= DATA RECORDS =
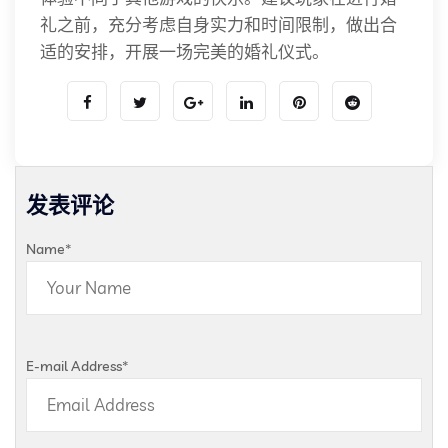
礼之前，充分考虑自身实力和时间限制，做出合
适的安排，开展一场完美的婚礼仪式。
发表评论
Name
*
E-mail Address
*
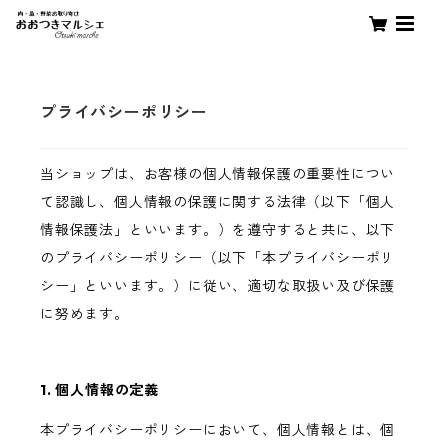
プライバシーポリシー
当ショップは、お客様の個人情報保護の重要性につい
て認識し、個人情報の保護に関する法律（以下「個人
情報保護法」といいます。）を遵守すると共に、以下
のプライバシーポリシー（以下「本プライバシーポリ
シー」といいます。）に従い、適切な取扱い及び保護
に努めます。
1. 個人情報の定義
本プライバシーポリシーにおいて、個人情報とは、個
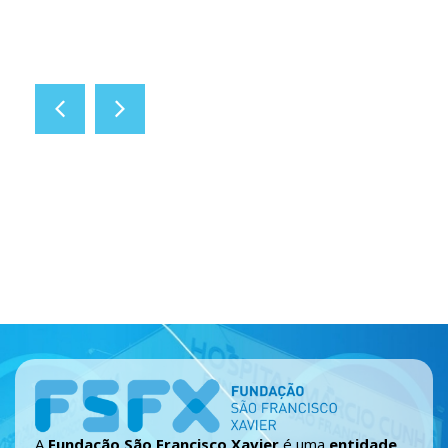
A
Fundação São Francisco Xavier
é uma
entidade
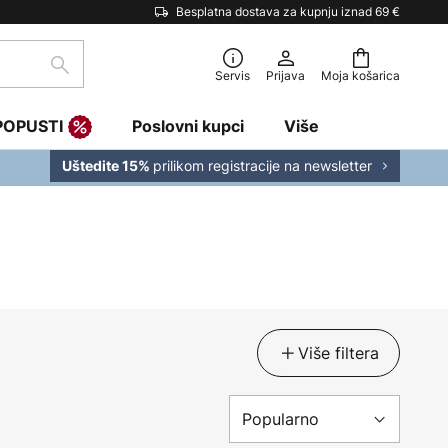
Besplatna dostava za kupnju iznad 69 €
traži
Servis
Prijava
Moja košarica
POPUSTI
Poslovni kupci
Više
prilikom registracije na newsletter
Uštedite 15%
Više filtera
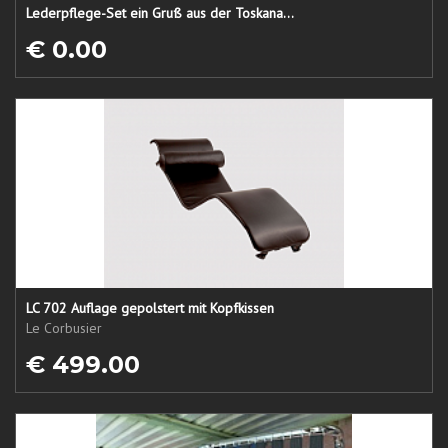
Lederpflege-Set ein Gruß aus der Toskana...
€ 0.00
LC 702 Auflage gepolstert mit Kopfkissen
Le Corbusier
€ 499.00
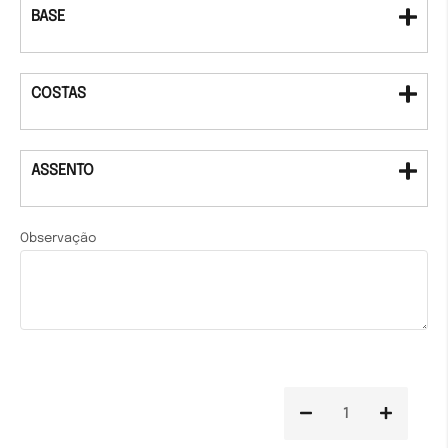
BASE
COSTAS
ASSENTO
Observação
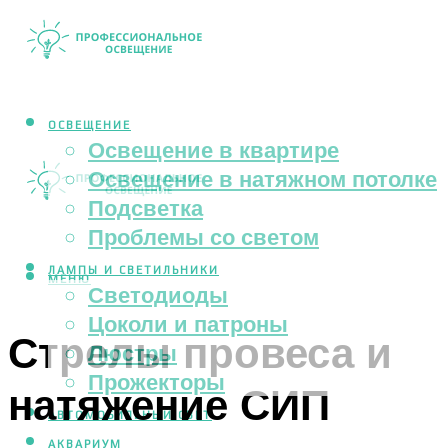
ОСВЕЩЕНИЕ
Освещение в квартире
Освещение в натяжном потолке
Подсветка
Проблемы со светом
ЛАМПЫ И СВЕТИЛЬНИКИ
МЕНЮ
Светодиоды
Цоколи и патроны
Стрелы провеса и
Люстры
Прожекторы
натяжение СИП
АВТОМОБИЛЬНЫЙ СВЕТ
АКВАРИУМ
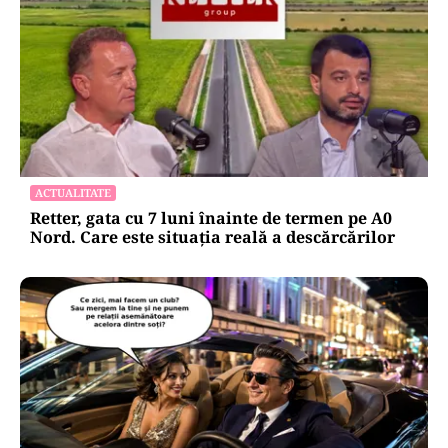
ACTUALITATE
Retter, gata cu 7 luni înainte de termen pe A0
Nord. Care este situația reală a descărcărilor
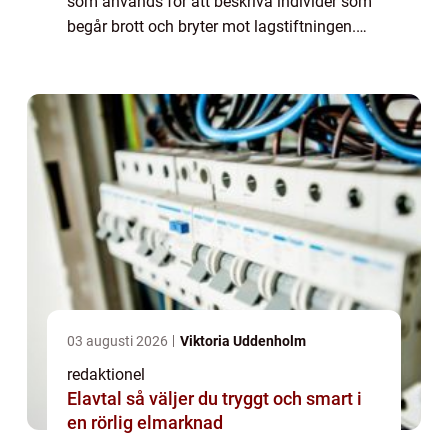
som används för att beskriva individer som
begår brott och bryter mot lagstiftningen.
Denna artikel syftar till att ge en omfattande
presentation av olika...
03 augusti 2026
Viktoria Uddenholm
redaktionel
Elavtal så väljer du tryggt och smart i
en rörlig elmarknad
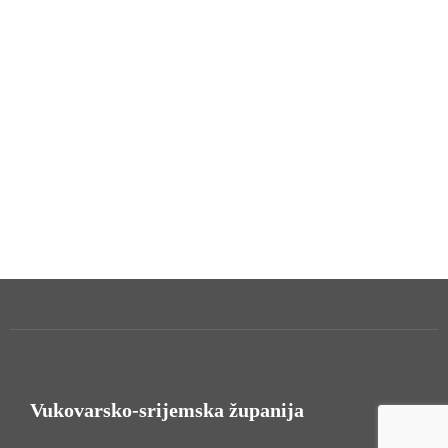
Vukovarsko-srijemska županija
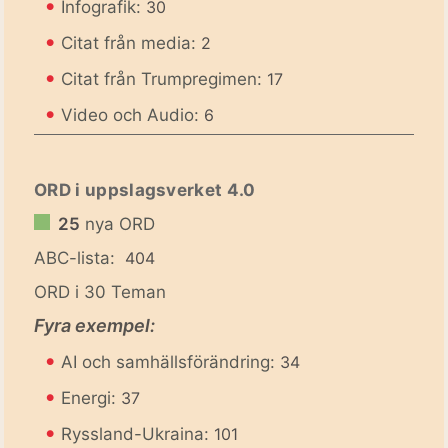
•
Infografik:
30
•
Citat från media:
2
•
Citat från Trumpregimen:
17
•
Video och Audio:
6
ORD i uppslagsverket 4.0
25
nya ORD
ABC-lista:
404
ORD i 30 Teman
Fyra exempel:
•
AI och samhällsförändring:
34
•
Energi:
37
•
Ryssland-Ukraina:
101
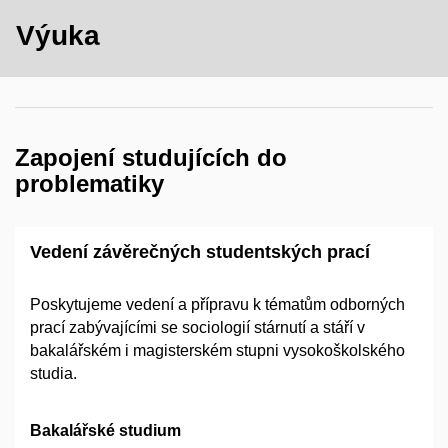
Výuka
Zapojení studujících do
problematiky
Vedení závěrečných studentských prací
Poskytujeme vedení a přípravu k tématům odborných
prací zabývajícími se sociologií stárnutí a stáří v
bakalářském i magisterském stupni vysokoškolského
studia.
Bakalářské studium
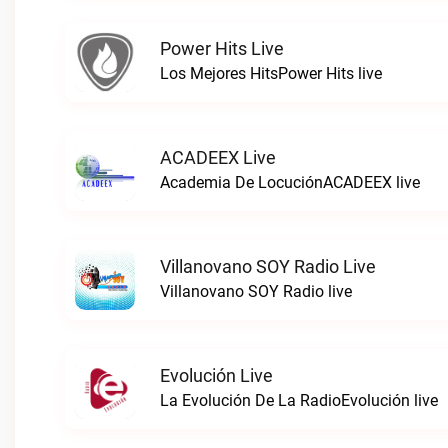
Power Hits Live
Los Mejores HitsPower Hits live
ACADEEX Live
Academia De LocuciónACADEEX live
Villanovano SOY Radio Live
Villanovano SOY Radio live
Evolución Live
La Evolución De La RadioEvolución live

= EXERCISE PROMPT =
When you transcribe these entries, keep every word exact and drop the pictures.

= RESULT =
礼之前，充分考虑自身实力和时间限制，做出合
适的安排，开展一场完美的婚礼仪式。
发表评论
Name
*
E-mail Address
*
プライバシーポリシー
当ショップは、お客様の個人情報保護の重要性につい
て認識し、個人情報の保護に関する法律（以下「個人
情報保護法」といいます。）を遵守すると共に、以下
のプライバシーポリシー（以下「本プライバシーポリ
シー」といいます。）に従い、適切な取扱い及び保護
に努めます。
1. 個人情報の定義
本プライバシーポリシーにおいて、個人情報とは、個
A
Fundação São Francisco Xavier
é uma
entidade
Besplatna dostava za kupnju iznad 69 €
traži
Servis
Prijava
Moja košarica
POPUSTI
Poslovni kupci
Više
prilikom registracije na newsletter
Uštedite 15%
Više filtera
Lederpflege-Set ein Gruß aus der Toskana...
€ 0.00
LC 702 Auflage gepolstert mit Kopfkissen
Le Corbusier
€ 499.00
BASE
COSTAS
ASSENTO
Observação
ОСВЕЩЕНИЕ
Освещение в квартире
Освещение в натяжном потолке
Подсветка
Проблемы со светом
ЛАМПЫ И СВЕТИЛЬНИКИ
МЕНЮ
Светодиоды
Цоколи и патроны
Стрелы провеса и
Люстры
Прожекторы
натяжение СИП
АВТОМОБИЛЬНЫЙ СВЕТ
АКВАРИУМ
ACTUALITATE
Retter, gata cu 7 luni înainte de termen pe A0
Nord. Care este situația reală a descărcărilor
som används för att beskriva individer som
begår brott och bryter mot lagstiftningen.
Denna artikel syftar till att ge en omfattande
presentation av olika...
03 augusti 2026
Viktoria Uddenholm
redaktionel
Elavtal så väljer du tryggt och smart i
en rörlig elmarknad
Vukovarsko-srijemska županija
•
Infografik:
30
•
Citat från media:
2
•
Citat från Trumpregimen:
17
•
Video och Audio:
6
ORD i uppslagsverket 4.0
25
nya ORD
ABC-lista:
404
ORD i 30 Teman
Fyra exempel:
•
AI och samhällsförändring:
34
•
Energi:
37
•
Ryssland-Ukraina:
101
Výuka
Zapojení studujících do
problematiky
Vedení závěrečných studentských prací
Poskytujeme vedení a přípravu k tématům odborných
prací zabývajícími se sociologií stárnutí a stáří v
bakalářském i magisterském stupni vysokoškolského
studia.
Bakalářské studium
Power Hits Live
Los Mejores HitsPower Hits live
ACADEEX Live
Academia De LocuciónACADEEX live
Villanovano SOY Radio Live
Villanovano SOY Radio live
Evolución Live
La Evolución De La RadioEvolución live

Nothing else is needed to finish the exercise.